The SX610HS is a joy to use. Startup is quick and you’ll be ready to shoot almost immediately after turning it on. Half-pressing the shutter button triggers autofocus and the camera is quick to get the proper focus in bright lighting conditions. However, the camera has a hard time focusing when the scenery gets dark, though that is true for most point-and-shoot cameras.
Photos show great details, especially ones taken with ample lighting. Most smartphones will not be able to show the same amount of detail in the same lighting conditions. The only smartphone that will be able to equal the image quality of the SX610HS is the Microsoft Lumia 950, which I have just recently reviewed. That smartphone was able to achieve the same level of image quality simply because it uses almost the same sensor size as the SX610HS.
[Note: The following photos only underwent cropping and essentially were not edited and came straight from the camera.]
The tracking of moving subjects for this camera is really good and I was able to track moving objects, from bikers and skaters to motorcycles and family vans. This isn’t the type of camera you can shoot for fast sports photography but this will be really useful for photographing running kids or marauding pets.
And talk about zoom… This camera has 18x zoom! Just imagine what you can shoot with that capability! However, note that when the lens is zoomed in all the way, a slight movement in your hands will lead to great camera shake.
When you zoom, zoom with caution…
Anyway, with this level of zooming capability, imagine where your photography can take you…
There is a “P” mode where you can have a little control of the picture-taking process. In this mode, you can control the ISO level, the White Balance, the autofocus mode, etc.
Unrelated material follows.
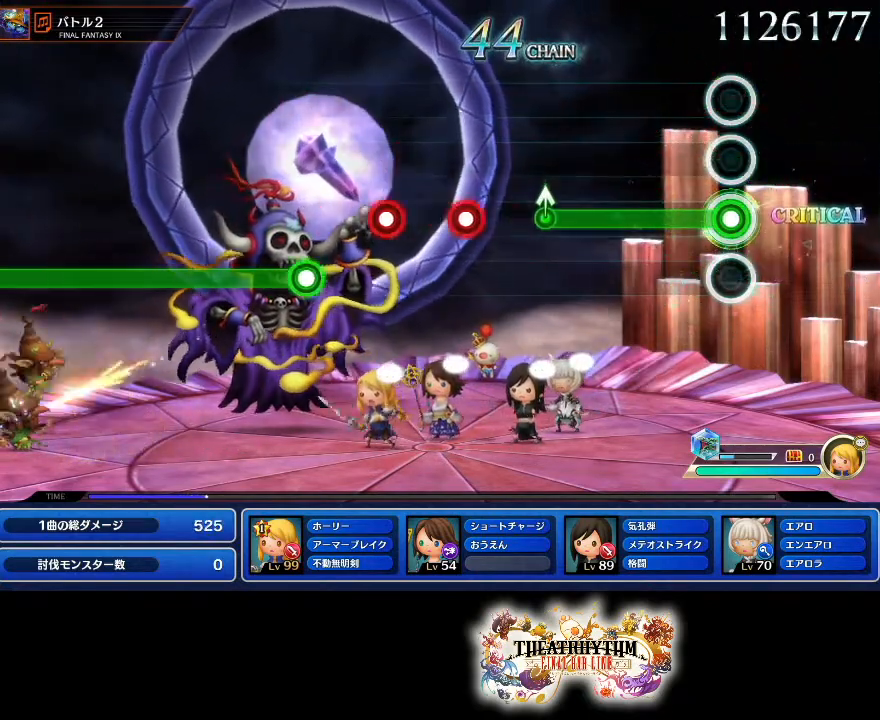
{"buttons": [], "left_stick": "up", "right_stick": "center", "events": [[467, "left_stick", "up"], [484, "R2", "up"]]}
As a DSLR user, I always like to have a modicum of control on any camera that I use, and for me, this is a big plus for this point-and-shoot. Don’t expect to have the same level of adjustments as you can get from a DSLR or a more advanced compact though. The “P” mode is just an added bonus for this camera and not its raison d’être. Just be happy that it’s there. :)
There are a lot more things the camera has in store. For example, you can remotely control the camera via wifi! So, with this camera and a paired smartphone, you can take your selfies with a more capable shooter. What’s more, your smartphone will be your “screen” so you will have a good look at the shot even before you push the trigger.
With the wifi function, you can also send images from the camera to your smartphone. There are a million photo editing apps out there for smartphones. And when the pictures are loaded into your phone, you will be able to edit them to your heart’s content and share them on social media easily! Actually, connection-wise, you’ll fare better if you have an Android phone. Since the camera is NFC-equipped, transferring photos between the camera and your NFC-capable Android phone will be much, much easier. As an iOS user, that is something from Android that I envy…
There are also other effects that are a little gimmicky, like pinhole camera, fish-eye, monochrome, to name a few. It has a “Creative Shot” mode and in this setting, the camera will take six images taken six different ways. Again, as in the “P” mode, it’s nice that it’s there though I don’t see myself using it much.
And yes, this camera shoots Full HD videos at 30fps and video capture is really nice for this range of cameras.
The only thing I wish this camera had was a dedicated GPS sensor. My old Canon Powershot SX230 HS had one; I wish this model had one too.
This camera will definitely have a space in my everyday bag. It’s compact, it’s nice to hold, and is more capable than a cameraphone. If you do not carry a bag on a daily basis, then you may be contented with your phone. But, if you are like me, who always has a bag (I don’t like putting my wallet nor my phone in my jeans' pockets), then a dedicated camera is a plus, and the Canon Powershot SX610HS is a good option. The camera easily turns on, is ready at a moment’s notice, can really zoom in, and has a bigger sensor than a typical smartphone. If you are on the fence regarding getting a compact camera and you like taking pictures, then struggle no more. Get this camera and put it in your purse or bag. You won’t regret it.